Só nos últimos seis meses, enquanto o IPCA-E ficou em 3,15%, os preços de máquinas de secar roupas subiram 17,57%; e os de refrigeradores, 8,61%. A secretária Dinéia Carvalho já percebeu a alta de preços no fogão.

- Comprei um fogão há cinco anos por R$250. Hoje, está na faixa dos R$599. O parcelamento em dez vezes ajuda, mas é preciso pesquisar antes de fechar a compra.

Os serviços pessoais, como cabeleireiro, alfaiate e cartório, também têm pressionado a inflação. Em 12 meses, o IPCA-E desse setor está em 7,58%. Mas só o item cartório está em 11,2% e alfaiate, 11,95%.

- Os serviços pessoais são os últimos a responder aos juros pois não têm concorrência externa e não são afetados pelo câmbio. E há o efeito da fidelidade do consumidor -- diz Leal.

O IPCA-E dos preços livres, onde estão os serviços pessoais, está em 5,89% em 12 meses. Mas, segundo Leal, caso fossem retirados do cálculo, o índice cairia a 5,78%. O economista destaca que a deflação registrada em diversos índices de inflação decorre, principalmente, de alimentos e combustíveis mais baratos.

- Ainda há tendência de queda na inflação, mas não generalizada. O BC ainda deve adotar um certo conservadorismo e manter a Selic em 19,75% (na reunião do Copom que termina amanhã) -- diz ele.

O economista da Fundação Getúlio Vargas (FGV) Salomão Quadros lembra que as tarifas públicas continuam a ser os vilãs da inflação. Em seis meses, segundo o IPCA-E, a energia elétrica subiu 5,66%, a telefonia celular, 5,44%, e os transportes, 7,19% - todos acima do índice geral. A inflação também sofre pressões pontuais. Um exemplo é o vestuário nos últimos 12 meses. Segundo cálculos do Tesouro Nacional, enquanto o IPCA variou 8,1%, os preços de vestuário subiram 10,3%. Em 24 meses, esse índice variou 20,2%.

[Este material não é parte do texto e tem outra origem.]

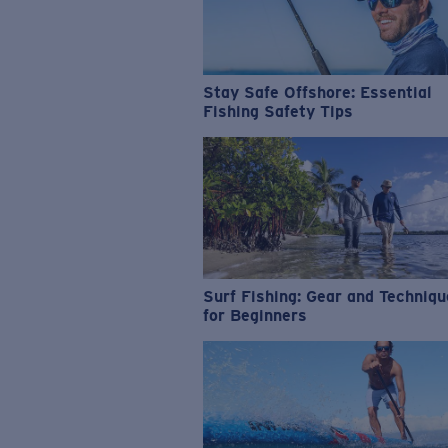
Stay Safe Offshore: Essential
Fishing Safety Tips
Surf Fishing: Gear and Techniq
for Beginners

- A grande surpresa é vestuário. Em outros países, ele põe preço para baixo porque tem concorrência internacional e câmbio apreciado. Mas no Brasil tem crescido mais. À medida que a inflação leva à alta de juros, ficamos preocupados - diz o secretário do Tesouro, Joaquim Levy.

Mas especialistas dizem que tal comportamento é sazonal. Para o economista da PUC-RJ Luiz Roberto Cunha, o setor não é fator de resistência para a inflação. O presidente do Conselho Regional de Economia de São Paulo, Heron do Carmo, concorda:

- No real, o vestuário foi um dos ativos que menos subiram preços.

O IPC-S divulgado pela FGV ontem teve inflação de 0,14% no mês encerrado no último dia 15, contra 0,06% na semana anterior. Segundo André Braz, coordenador do IPC-S, a tendência da inflação é de alta, mas sem disparada exagerada nos preços.